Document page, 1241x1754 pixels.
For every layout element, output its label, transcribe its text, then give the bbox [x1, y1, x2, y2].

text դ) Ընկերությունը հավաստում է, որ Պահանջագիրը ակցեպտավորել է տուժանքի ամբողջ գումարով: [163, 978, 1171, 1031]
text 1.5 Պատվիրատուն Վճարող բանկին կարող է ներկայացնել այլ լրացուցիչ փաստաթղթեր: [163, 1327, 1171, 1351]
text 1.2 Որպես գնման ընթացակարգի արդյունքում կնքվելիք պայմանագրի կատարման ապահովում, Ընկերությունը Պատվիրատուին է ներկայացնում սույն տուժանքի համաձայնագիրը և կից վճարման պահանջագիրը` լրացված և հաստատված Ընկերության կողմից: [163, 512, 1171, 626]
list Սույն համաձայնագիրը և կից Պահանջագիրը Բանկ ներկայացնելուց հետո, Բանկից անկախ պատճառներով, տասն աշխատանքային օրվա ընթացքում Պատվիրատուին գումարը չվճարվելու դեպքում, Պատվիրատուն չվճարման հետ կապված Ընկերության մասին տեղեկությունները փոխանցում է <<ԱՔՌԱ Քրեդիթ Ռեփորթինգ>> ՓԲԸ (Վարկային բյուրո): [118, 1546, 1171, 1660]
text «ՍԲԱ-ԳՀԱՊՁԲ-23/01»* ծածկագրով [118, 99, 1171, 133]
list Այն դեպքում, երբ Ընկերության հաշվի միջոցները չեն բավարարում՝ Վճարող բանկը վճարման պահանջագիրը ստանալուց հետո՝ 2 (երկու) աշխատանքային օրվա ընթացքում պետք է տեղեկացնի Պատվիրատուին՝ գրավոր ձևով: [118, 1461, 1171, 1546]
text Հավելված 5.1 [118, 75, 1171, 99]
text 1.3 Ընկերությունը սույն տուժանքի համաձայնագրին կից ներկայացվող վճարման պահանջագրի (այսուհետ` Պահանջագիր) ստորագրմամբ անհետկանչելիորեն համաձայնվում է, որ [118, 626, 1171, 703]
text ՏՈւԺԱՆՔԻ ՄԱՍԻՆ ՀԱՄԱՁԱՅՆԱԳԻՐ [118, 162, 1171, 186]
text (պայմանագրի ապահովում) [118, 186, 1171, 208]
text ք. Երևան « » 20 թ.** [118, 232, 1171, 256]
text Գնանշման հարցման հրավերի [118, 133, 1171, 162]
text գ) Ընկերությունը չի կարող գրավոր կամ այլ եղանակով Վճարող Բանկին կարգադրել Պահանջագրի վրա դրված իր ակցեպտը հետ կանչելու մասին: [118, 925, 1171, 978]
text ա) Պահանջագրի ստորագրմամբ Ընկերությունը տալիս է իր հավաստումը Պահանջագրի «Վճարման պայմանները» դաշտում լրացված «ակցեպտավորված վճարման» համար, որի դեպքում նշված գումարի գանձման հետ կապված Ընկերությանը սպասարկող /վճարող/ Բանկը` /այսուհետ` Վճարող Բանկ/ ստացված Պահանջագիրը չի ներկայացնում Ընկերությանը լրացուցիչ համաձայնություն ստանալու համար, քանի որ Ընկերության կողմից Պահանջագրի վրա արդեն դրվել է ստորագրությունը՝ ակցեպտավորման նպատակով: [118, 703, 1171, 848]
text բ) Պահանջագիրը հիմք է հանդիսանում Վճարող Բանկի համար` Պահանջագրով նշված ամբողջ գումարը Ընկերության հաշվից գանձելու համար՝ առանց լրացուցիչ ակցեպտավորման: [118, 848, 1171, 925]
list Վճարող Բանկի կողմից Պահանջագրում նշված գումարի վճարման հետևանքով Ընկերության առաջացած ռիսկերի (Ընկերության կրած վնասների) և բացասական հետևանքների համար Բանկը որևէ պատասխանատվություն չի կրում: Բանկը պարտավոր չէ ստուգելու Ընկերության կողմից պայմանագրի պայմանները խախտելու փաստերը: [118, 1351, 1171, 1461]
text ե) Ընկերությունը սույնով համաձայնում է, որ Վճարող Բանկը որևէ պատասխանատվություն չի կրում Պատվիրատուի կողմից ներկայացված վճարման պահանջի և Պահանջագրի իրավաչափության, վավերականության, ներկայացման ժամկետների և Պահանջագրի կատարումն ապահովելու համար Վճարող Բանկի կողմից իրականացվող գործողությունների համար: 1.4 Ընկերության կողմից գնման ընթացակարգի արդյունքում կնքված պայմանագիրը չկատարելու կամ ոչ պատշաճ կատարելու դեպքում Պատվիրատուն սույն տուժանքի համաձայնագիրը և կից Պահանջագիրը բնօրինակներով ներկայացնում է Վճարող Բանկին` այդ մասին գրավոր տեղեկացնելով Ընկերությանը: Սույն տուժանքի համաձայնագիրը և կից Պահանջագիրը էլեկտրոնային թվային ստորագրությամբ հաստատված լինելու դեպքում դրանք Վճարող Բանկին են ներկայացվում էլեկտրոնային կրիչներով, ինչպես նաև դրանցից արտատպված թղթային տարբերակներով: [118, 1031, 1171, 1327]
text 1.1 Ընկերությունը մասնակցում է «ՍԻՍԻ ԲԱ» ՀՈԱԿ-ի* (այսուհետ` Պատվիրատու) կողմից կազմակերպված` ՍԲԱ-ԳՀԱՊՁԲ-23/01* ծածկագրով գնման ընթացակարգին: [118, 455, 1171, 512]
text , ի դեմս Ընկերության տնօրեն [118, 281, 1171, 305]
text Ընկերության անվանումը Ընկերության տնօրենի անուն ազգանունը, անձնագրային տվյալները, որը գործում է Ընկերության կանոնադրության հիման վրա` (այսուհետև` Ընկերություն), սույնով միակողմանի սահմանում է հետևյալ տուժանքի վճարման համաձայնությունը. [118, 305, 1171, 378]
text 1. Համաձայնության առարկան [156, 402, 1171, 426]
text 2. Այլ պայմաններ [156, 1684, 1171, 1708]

Task
Set down each record above without changing a single word.

Exercise output
Document page, 1241x1754 pixels.
For every layout element, output its label, transcribe its text, then give the bbox [x1, y1, x2, y2].

text դ) Ընկերությունը հավաստում է, որ Պահանջագիրը ակցեպտավորել է տուժանքի ամբողջ գումարով: [163, 978, 1171, 1031]
text 1.5 Պատվիրատուն Վճարող բանկին կարող է ներկայացնել այլ լրացուցիչ փաստաթղթեր: [163, 1327, 1171, 1351]
text 1.2 Որպես գնման ընթացակարգի արդյունքում կնքվելիք պայմանագրի կատարման ապահովում, Ընկերությունը Պատվիրատուին է ներկայացնում սույն տուժանքի համաձայնագիրը և կից վճարման պահանջագիրը` լրացված և հաստատված Ընկերության կողմից: [163, 512, 1171, 626]
list Սույն համաձայնագիրը և կից Պահանջագիրը Բանկ ներկայացնելուց հետո, Բանկից անկախ պատճառներով, տասն աշխատանքային օրվա ընթացքում Պատվիրատուին գումարը չվճարվելու դեպքում, Պատվիրատուն չվճարման հետ կապված Ընկերության մասին տեղեկությունները փոխանցում է <<ԱՔՌԱ Քրեդիթ Ռեփորթինգ>> ՓԲԸ (Վարկային բյուրո): [118, 1546, 1171, 1660]
text «ՍԲԱ-ԳՀԱՊՁԲ-23/01»* ծածկագրով [118, 99, 1171, 133]
list Այն դեպքում, երբ Ընկերության հաշվի միջոցները չեն բավարարում՝ Վճարող բանկը վճարման պահանջագիրը ստանալուց հետո՝ 2 (երկու) աշխատանքային օրվա ընթացքում պետք է տեղեկացնի Պատվիրատուին՝ գրավոր ձևով: [118, 1461, 1171, 1546]
text Հավելված 5.1 [118, 75, 1171, 99]
text 1.3 Ընկերությունը սույն տուժանքի համաձայնագրին կից ներկայացվող վճարման պահանջագրի (այսուհետ` Պահանջագիր) ստորագրմամբ անհետկանչելիորեն համաձայնվում է, որ [118, 626, 1171, 703]
text ՏՈւԺԱՆՔԻ ՄԱՍԻՆ ՀԱՄԱՁԱՅՆԱԳԻՐ [118, 162, 1171, 186]
text (պայմանագրի ապահովում) [118, 186, 1171, 208]
text ք. Երևան « » 20 թ.** [118, 232, 1171, 256]
text Գնանշման հարցման հրավերի [118, 133, 1171, 162]
text գ) Ընկերությունը չի կարող գրավոր կամ այլ եղանակով Վճարող Բանկին կարգադրել Պահանջագրի վրա դրված իր ակցեպտը հետ կանչելու մասին: [118, 925, 1171, 978]
text ա) Պահանջագրի ստորագրմամբ Ընկերությունը տալիս է իր հավաստումը Պահանջագրի «Վճարման պայմանները» դաշտում լրացված «ակցեպտավորված վճարման» համար, որի դեպքում նշված գումարի գանձման հետ կապված Ընկերությանը սպասարկող /վճարող/ Բանկը` /այսուհետ` Վճարող Բանկ/ ստացված Պահանջագիրը չի ներկայացնում Ընկերությանը լրացուցիչ համաձայնություն ստանալու համար, քանի որ Ընկերության կողմից Պահանջագրի վրա արդեն դրվել է ստորագրությունը՝ ակցեպտավորման նպատակով: [118, 703, 1171, 848]
text բ) Պահանջագիրը հիմք է հանդիսանում Վճարող Բանկի համար` Պահանջագրով նշված ամբողջ գումարը Ընկերության հաշվից գանձելու համար՝ առանց լրացուցիչ ակցեպտավորման: [118, 848, 1171, 925]
list Վճարող Բանկի կողմից Պահանջագրում նշված գումարի վճարման հետևանքով Ընկերության առաջացած ռիսկերի (Ընկերության կրած վնասների) և բացասական հետևանքների համար Բանկը որևէ պատասխանատվություն չի կրում: Բանկը պարտավոր չէ ստուգելու Ընկերության կողմից պայմանագրի պայմանները խախտելու փաստերը: [118, 1351, 1171, 1461]
text ե) Ընկերությունը սույնով համաձայնում է, որ Վճարող Բանկը որևէ պատասխանատվություն չի կրում Պատվիրատուի կողմից ներկայացված վճարման պահանջի և Պահանջագրի իրավաչափության, վավերականության, ներկայացման ժամկետների և Պահանջագրի կատարումն ապահովելու համար Վճարող Բանկի կողմից իրականացվող գործողությունների համար: 1.4 Ընկերության կողմից գնման ընթացակարգի արդյունքում կնքված պայմանագիրը չկատարելու կամ ոչ պատշաճ կատարելու դեպքում Պատվիրատուն սույն տուժանքի համաձայնագիրը և կից Պահանջագիրը բնօրինակներով ներկայացնում է Վճարող Բանկին` այդ մասին գրավոր տեղեկացնելով Ընկերությանը: Սույն տուժանքի համաձայնագիրը և կից Պահանջագիրը էլեկտրոնային թվային ստորագրությամբ հաստատված լինելու դեպքում դրանք Վճարող Բանկին են ներկայացվում էլեկտրոնային կրիչներով, ինչպես նաև դրանցից արտատպված թղթային տարբերակներով: [118, 1031, 1171, 1327]
text 1.1 Ընկերությունը մասնակցում է «ՍԻՍԻ ԲԱ» ՀՈԱԿ-ի* (այսուհետ` Պատվիրատու) կողմից կազմակերպված` ՍԲԱ-ԳՀԱՊՁԲ-23/01* ծածկագրով գնման ընթացակարգին: [118, 455, 1171, 512]
text , ի դեմս Ընկերության տնօրեն [118, 281, 1171, 305]
text Ընկերության անվանումը Ընկերության տնօրենի անուն ազգանունը, անձնագրային տվյալները, որը գործում է Ընկերության կանոնադրության հիման վրա` (այսուհետև` Ընկերություն), սույնով միակողմանի սահմանում է հետևյալ տուժանքի վճարման համաձայնությունը. [118, 305, 1171, 378]
text 1. Համաձայնության առարկան [156, 402, 1171, 426]
text 2. Այլ պայմաններ [156, 1684, 1171, 1708]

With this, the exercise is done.